The precision of the stereochemistry and enzymatic kinetics of these N-glycosylation reactions (Varki, 2009) has inspired a number of mathematical models (Umaña and Bailey, 1997; Krambeck et al., 2009; Krambeck and Betenbaugh, 2005) that predict the N-glycan distribution based on the activities and levels of processing enzymes distributed in the Golgi cisternae of mammalian cells and compare these predictions with N-glycan mass spectrum data. Models such as the KB2005 model (Umaña and Bailey, 1997; Krambeck and Betenbaugh, 2005; Krambeck et al., 2009) are extremely elaborate (with a network of 22,871 chemical reactions and 7565 oligosaccharide structures) and require many chemical input parameters. These models have an important practical role to play, that of being able to predict the impact of the various chemical parameters on the glycan distribution, and to evaluate appropriate metabolic strategies to recover the original glycoprofile. Additionally, a recent study by Ungar and coworkers (Fisher et al., 2019; Fisher and Ungar, 2016) shows how physical parameters, such as overall Golgi transit time and cisternal number, can be tuned to engineer a homogeneous glycan distribution.

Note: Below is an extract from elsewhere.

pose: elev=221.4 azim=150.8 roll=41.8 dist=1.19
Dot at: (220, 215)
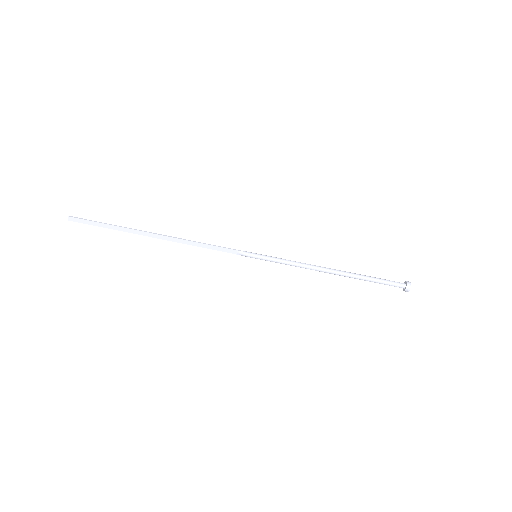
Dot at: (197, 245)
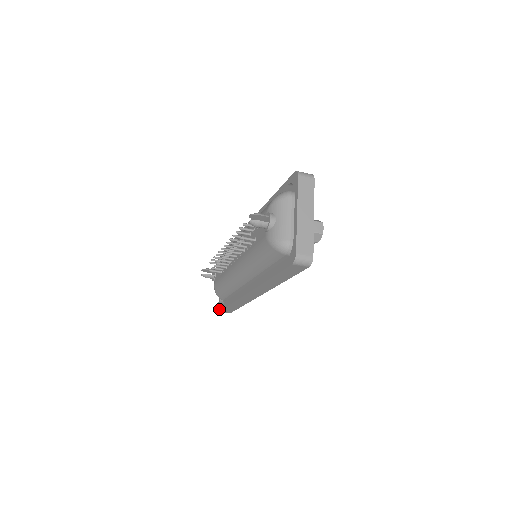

Overall, such models can help predict glycosylation patterns and direct glycoengineering projects to optimize glycoform distributions.

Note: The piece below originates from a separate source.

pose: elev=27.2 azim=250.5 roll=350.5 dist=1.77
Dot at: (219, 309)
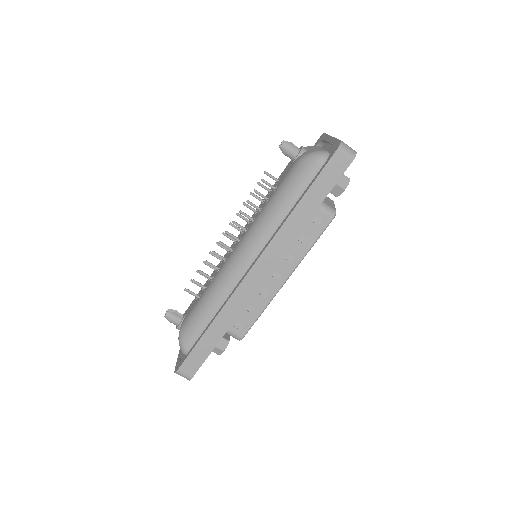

Our focus is different. We are interested in the role of glycans as a marker or molecular code of cell identity (Gabius, 2018; Varki, 2017; Pothukuchi et al., 2019), and in particular, understanding enzymatic and transport processes located in the secretory apparatus of the cell that ensure that this code is generated with high fidelity. To do this, we have had to develop a new formal apparatus that allows us to address these questions and discuss trade-offs between competing drives. Since our analysis draws on many diverse fields, we provide a short summary of the assumptions, methods, and results of the article before discussing the implications of our work.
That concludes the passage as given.